Here’s how I plugged the holes.
The first hole was plugged by backing up critical files online, away from the home office. For that I used Amazon S3 and a Mac utility called Arq which does the backups in the background according to a schedule. There are many online backup services, but few do a good job of managing Mac files appropriately, though the major backup services will function just fine. The main idea is to get critical files copied nearby, but also copied elsewhere.
The second hole was plugged by an inexpensive Mac utility called SyncTime. While it has plenty of features to sync files between Macs, remote computers, and attached storage devices, what I wanted was a way to copy changed files automatically. No schedule. No waiting an hour for Time Machine. When I make a change to a file the file then gets copied to a couple of different locations; another Mac, external USB disk drive; that kind of thing.
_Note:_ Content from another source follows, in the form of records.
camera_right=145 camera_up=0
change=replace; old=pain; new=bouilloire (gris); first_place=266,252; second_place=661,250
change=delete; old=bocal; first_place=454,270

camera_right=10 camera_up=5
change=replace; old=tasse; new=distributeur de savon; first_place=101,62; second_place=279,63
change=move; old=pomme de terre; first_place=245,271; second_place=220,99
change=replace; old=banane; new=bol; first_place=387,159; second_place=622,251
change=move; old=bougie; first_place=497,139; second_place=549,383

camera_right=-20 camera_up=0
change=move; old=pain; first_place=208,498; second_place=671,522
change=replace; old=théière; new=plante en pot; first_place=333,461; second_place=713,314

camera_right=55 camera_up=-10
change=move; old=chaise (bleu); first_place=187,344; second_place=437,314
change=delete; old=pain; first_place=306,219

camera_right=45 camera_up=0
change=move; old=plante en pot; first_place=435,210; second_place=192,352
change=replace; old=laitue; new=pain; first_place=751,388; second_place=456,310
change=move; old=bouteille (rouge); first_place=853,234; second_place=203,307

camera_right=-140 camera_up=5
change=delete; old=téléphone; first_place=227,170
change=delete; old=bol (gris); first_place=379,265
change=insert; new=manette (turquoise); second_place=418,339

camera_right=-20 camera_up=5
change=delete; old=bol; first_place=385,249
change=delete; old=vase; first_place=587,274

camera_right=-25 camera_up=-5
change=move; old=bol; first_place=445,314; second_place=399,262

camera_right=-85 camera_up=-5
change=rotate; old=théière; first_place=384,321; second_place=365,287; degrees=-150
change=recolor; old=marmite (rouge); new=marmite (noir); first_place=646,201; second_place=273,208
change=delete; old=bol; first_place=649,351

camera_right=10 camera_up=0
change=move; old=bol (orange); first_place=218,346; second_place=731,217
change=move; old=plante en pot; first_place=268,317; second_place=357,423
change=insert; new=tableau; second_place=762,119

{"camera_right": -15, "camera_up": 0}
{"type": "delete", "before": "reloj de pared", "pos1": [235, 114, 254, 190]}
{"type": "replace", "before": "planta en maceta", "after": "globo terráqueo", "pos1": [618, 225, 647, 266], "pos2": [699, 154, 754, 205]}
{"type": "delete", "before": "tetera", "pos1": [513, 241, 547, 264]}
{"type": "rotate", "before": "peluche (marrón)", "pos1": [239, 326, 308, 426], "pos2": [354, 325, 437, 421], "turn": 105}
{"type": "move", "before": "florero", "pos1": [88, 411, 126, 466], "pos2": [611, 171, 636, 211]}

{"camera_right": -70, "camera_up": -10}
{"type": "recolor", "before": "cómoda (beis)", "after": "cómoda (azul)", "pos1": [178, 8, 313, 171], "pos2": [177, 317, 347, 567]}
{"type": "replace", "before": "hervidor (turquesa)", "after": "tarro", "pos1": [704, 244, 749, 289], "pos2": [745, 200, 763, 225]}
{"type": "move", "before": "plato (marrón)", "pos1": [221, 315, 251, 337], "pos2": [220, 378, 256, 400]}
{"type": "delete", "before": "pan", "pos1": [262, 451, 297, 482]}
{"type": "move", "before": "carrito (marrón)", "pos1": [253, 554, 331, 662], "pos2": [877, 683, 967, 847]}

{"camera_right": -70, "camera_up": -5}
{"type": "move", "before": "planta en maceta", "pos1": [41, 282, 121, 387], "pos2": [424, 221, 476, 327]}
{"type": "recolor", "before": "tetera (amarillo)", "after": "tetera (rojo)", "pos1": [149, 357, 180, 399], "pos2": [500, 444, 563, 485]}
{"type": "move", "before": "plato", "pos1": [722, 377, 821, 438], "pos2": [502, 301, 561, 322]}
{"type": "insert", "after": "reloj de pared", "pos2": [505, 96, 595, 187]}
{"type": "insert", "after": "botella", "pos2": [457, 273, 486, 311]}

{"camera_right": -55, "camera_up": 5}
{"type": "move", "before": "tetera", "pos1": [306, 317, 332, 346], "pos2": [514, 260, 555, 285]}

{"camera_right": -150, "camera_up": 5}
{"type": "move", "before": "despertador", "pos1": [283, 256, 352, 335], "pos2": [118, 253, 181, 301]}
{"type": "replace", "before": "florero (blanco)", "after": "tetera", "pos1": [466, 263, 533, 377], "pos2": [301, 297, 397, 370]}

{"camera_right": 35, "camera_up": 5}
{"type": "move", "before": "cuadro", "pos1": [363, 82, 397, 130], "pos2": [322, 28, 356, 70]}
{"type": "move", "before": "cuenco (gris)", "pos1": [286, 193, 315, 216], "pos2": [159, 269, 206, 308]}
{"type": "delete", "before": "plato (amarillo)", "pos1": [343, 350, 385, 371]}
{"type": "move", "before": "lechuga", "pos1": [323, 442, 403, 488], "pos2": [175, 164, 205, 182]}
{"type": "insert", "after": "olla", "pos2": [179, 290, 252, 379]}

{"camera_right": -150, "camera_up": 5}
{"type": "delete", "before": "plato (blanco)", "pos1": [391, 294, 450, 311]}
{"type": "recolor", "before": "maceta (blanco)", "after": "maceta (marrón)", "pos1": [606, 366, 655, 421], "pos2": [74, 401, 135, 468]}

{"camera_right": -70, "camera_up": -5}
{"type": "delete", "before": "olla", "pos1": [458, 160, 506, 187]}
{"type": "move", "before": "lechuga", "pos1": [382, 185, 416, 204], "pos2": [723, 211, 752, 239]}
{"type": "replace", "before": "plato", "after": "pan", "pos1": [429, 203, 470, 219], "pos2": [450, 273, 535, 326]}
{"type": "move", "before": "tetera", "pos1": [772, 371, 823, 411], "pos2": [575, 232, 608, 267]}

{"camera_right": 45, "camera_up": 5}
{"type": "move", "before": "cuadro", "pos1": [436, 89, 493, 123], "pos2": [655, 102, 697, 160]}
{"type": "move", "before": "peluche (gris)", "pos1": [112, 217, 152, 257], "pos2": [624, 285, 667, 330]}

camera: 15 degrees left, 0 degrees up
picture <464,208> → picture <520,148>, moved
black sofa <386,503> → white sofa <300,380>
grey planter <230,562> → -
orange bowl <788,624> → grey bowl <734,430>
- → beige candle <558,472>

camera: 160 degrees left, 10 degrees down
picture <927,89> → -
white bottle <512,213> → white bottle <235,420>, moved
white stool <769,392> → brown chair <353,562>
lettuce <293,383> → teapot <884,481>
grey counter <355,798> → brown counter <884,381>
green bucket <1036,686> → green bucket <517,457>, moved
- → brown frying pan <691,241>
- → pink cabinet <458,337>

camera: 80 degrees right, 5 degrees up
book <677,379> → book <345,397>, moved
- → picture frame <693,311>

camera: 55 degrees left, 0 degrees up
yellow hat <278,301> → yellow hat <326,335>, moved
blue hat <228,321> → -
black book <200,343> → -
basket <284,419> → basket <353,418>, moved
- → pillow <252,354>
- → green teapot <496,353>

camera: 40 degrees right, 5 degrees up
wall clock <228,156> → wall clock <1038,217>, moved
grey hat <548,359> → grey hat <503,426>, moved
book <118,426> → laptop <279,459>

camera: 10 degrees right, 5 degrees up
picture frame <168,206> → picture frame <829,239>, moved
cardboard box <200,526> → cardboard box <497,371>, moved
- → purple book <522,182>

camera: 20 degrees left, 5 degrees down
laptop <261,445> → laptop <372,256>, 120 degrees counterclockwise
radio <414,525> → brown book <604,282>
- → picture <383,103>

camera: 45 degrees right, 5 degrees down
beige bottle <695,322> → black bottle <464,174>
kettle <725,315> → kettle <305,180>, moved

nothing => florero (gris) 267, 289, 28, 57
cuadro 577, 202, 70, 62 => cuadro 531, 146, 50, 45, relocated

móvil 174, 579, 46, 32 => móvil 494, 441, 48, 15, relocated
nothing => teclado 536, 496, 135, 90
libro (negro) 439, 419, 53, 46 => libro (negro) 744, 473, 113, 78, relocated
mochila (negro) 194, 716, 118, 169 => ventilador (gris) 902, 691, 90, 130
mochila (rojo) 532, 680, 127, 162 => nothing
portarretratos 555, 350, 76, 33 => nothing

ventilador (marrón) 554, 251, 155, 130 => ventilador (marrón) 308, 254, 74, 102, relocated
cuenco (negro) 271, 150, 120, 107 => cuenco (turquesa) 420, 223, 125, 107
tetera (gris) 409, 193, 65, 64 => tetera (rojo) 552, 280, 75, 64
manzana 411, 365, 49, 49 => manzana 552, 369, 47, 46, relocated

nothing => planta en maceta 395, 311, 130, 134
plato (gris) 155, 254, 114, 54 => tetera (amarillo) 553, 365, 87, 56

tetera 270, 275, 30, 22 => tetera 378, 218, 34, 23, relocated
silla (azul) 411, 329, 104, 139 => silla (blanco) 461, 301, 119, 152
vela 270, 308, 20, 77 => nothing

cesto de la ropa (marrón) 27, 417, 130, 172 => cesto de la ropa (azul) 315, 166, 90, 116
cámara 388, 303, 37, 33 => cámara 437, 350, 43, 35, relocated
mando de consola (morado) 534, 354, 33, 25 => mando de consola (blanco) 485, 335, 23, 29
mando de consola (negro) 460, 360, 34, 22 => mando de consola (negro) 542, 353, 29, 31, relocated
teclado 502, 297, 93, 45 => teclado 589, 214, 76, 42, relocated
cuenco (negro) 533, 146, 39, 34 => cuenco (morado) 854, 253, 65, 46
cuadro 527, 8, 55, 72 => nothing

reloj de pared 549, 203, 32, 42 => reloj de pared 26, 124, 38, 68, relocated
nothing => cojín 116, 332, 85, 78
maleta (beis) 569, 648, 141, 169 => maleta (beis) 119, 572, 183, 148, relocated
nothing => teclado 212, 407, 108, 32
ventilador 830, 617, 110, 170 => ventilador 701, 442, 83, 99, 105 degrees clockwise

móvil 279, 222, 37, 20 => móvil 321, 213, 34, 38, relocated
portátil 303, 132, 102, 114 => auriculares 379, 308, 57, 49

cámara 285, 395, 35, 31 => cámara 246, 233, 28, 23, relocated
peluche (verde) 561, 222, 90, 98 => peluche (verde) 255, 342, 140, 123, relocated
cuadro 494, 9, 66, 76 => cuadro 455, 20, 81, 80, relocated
SyncTime uses the time honored Source and Destination backup method. Select the source file or folders, select the location for them to be backed up, click to backup.
Wait! What? ‘Click’ to backup. The idea is to automate the process, not add on more steps that can be forgotten.
Fortunately, SyncTime does the one thing very well that I need done. It backups up files in the background, unattended. How? By monitoring the folders of files you want backed up. Whenever a file in that folder is changed, added, or deleted, SyncTime makes the changes on the other backup folders automatically.
Other features are included, and for many Mac users they’ll be worthwhile. Files can be excluded, files can synced in multiple directions, and so on, but what I wanted and need is the ‘Once Synced, Keep Synced’ which works in the background.
SyncTime is simple, elegant, but has enough additional functionality to be useful in many situations. ChronoSync, which I use and recommend, can backup on a schedule and is loaded with more features, but is more expensive, and has a learning curve.
If what you want is to automate the file and folder monitoring process to create instant backups of files (before Time Machine gets around to it, before SuperDuper! does the clone thing), SyncTime is a sweet solution for a low price.